Patients are making their voice heard in Sacramento, and we’re energized by our mobilization of patients.

Bias in Pain Management

CBS News’ Ashley Welch reports that that there’s a racial bias in pain management. A new study suggests that African Americans “are systematically under-treated for pain when compared to white patients.”

The research, which was published in the journal Proceedings of the National Academy of Sciences, originates from the University of Virginia’s investigation into medical students and new doctors’ treatment of patients.

“Many previous studies have shown that black Americans are under-treated for pain compared to white Americans, because physicians might assume black patients might abuse the medications or because they might not recognize the pain of their black patients in the first place,” Kelly Hoffman, a UVA psychology Ph.D. candidate who led the study, said in a statement. “Our findings show that beliefs about black-white differences in biology may contribute to this disparity.”

Help Me, Help You

Kaiser Health News’ Michelle Andrews reports on a new study published in the April issue of the journal Health Affairs which found evidence to suggest that incorporating “patient-reported outcomes” improves clinical care.

“Patients were pleased because they saw that their assessment of their pain and function was part of the process,” Dr.

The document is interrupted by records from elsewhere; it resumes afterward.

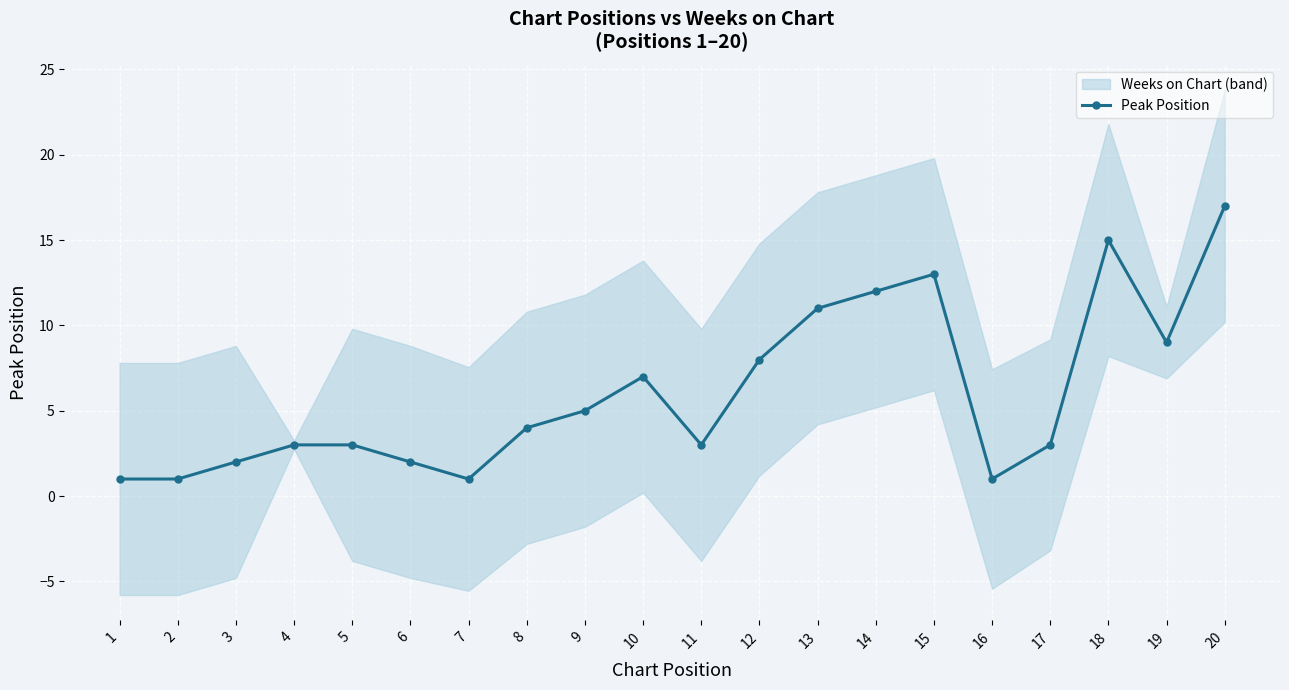

True or false: Peak Position has more than 0 points higher than both neighbors.

True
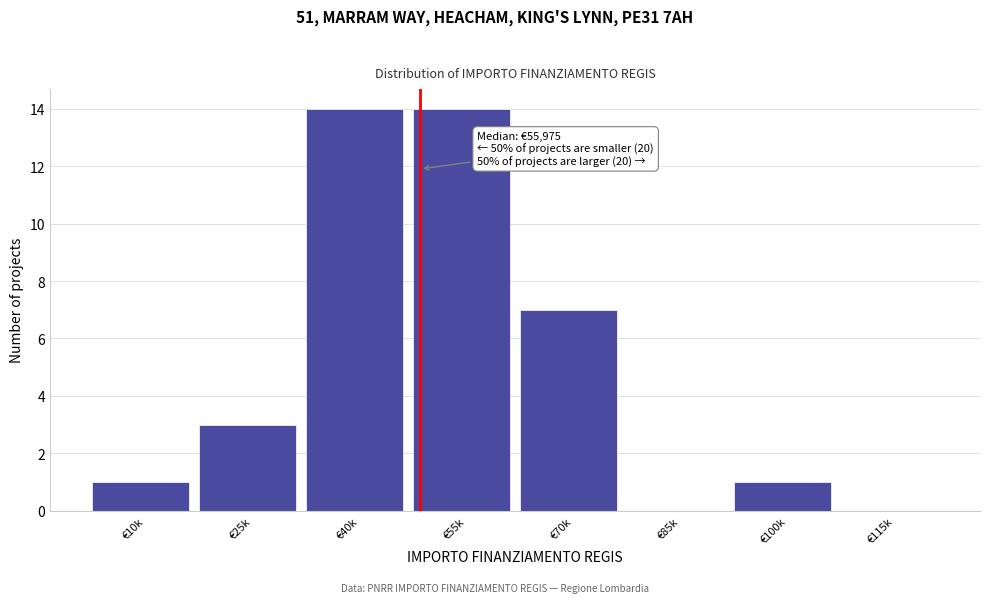

Reading left to right, extract all data points from this chart.

€10k=1	€25k=3	€40k=14	€55k=14	€70k=7	€85k=0	€100k=1	€115k=0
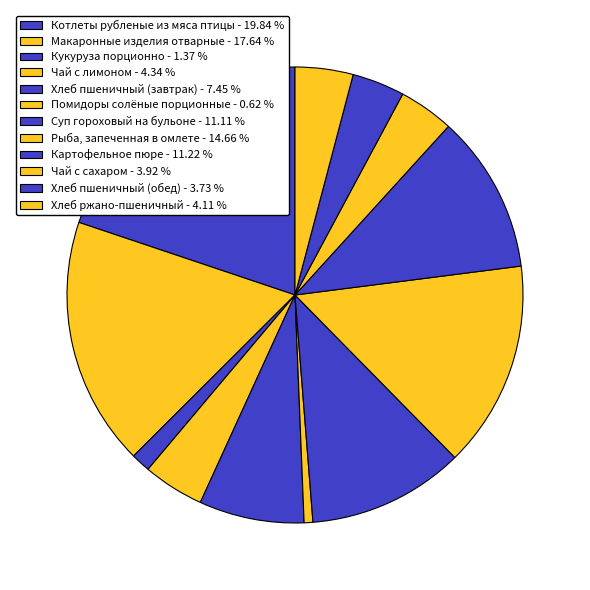

Is it true that Хлеб ржано-пшеничный is 4% of the pie?

True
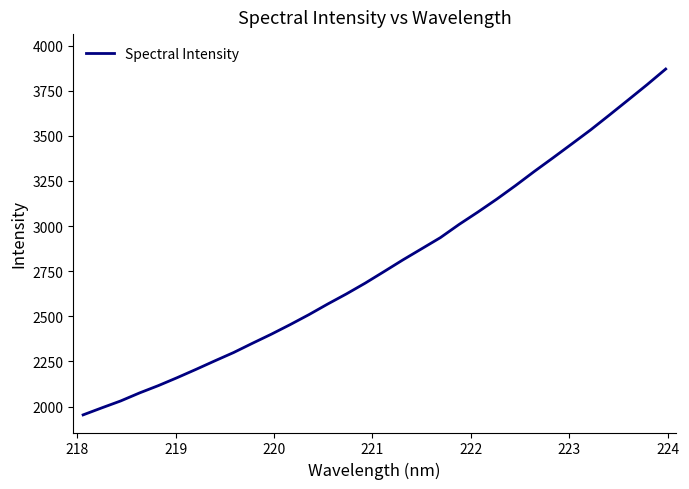

What is the difference between the maximum and minimum values?

1916.6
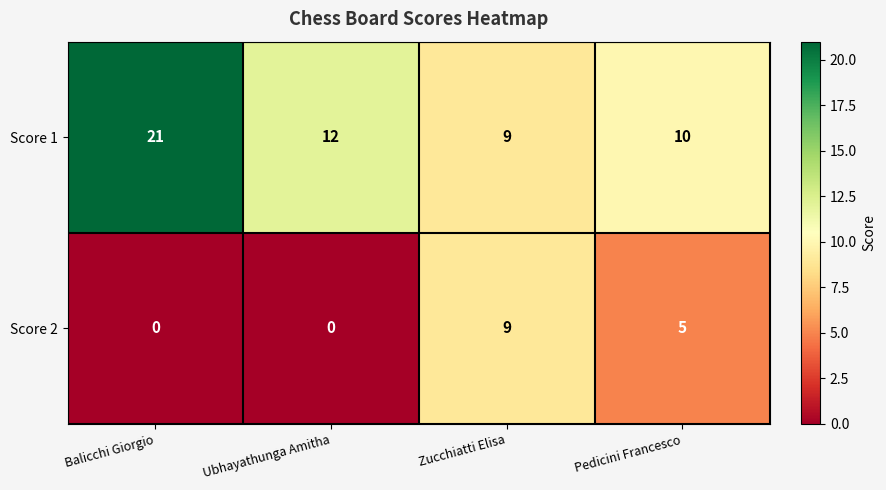

At which label is Score 1 closest to 15?

Ubhayathunga Amitha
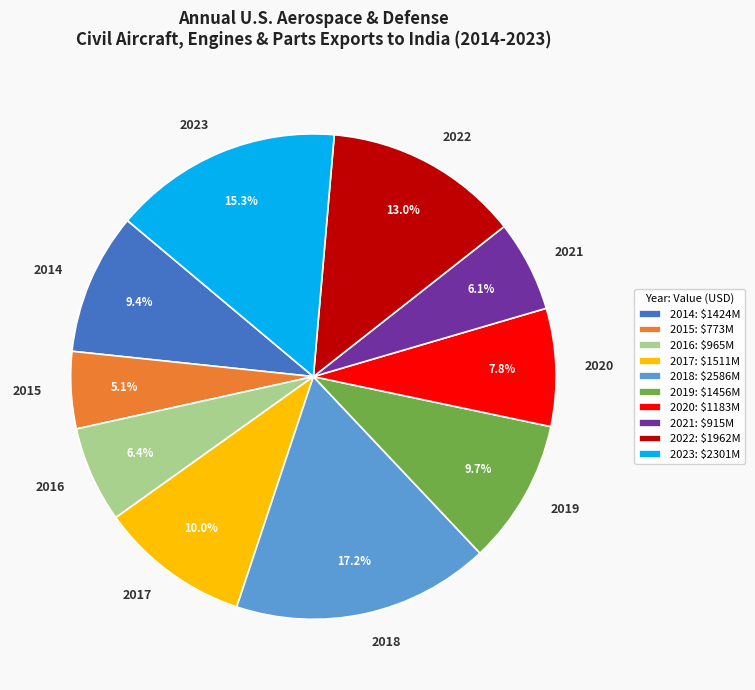

Does any single category account for the majority?

No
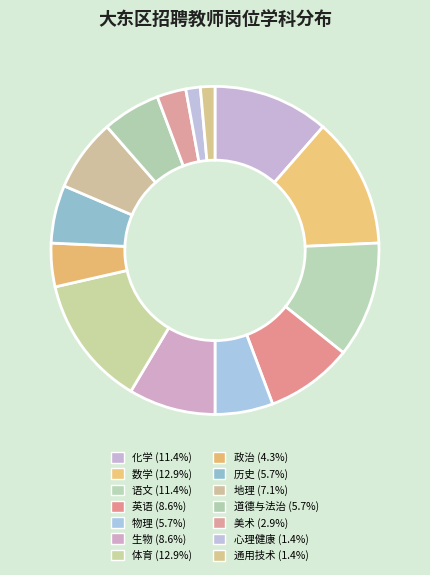

Which slice is the smallest?

心理健康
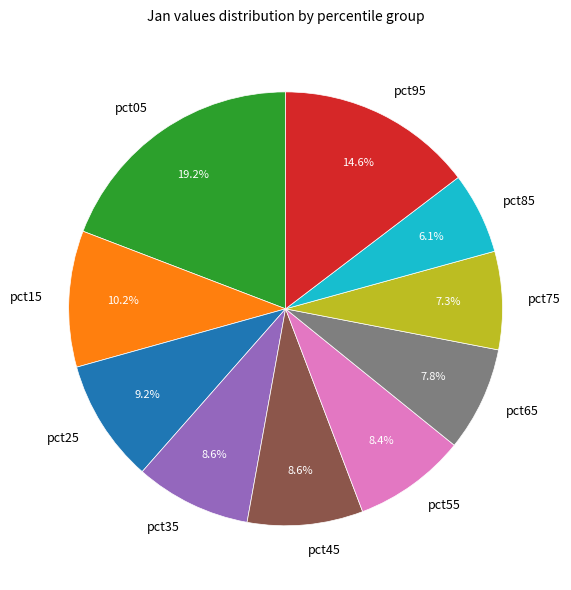

How many segments does this pie chart have?

10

Patricia Franklin, a professor of orthopedics and physical rehabilitation at U-Mass who co-authored the Health Affairs study, told Kaiser Health News. “Surgeons were glad to have the data on the severity of pain before and after surgery.”

This research confirms what patients have known all along. Patients need to be engaged in their medical decisions. Physical exams, medical tests and biological measures are more effective when they are combined with patient-reported outcomes.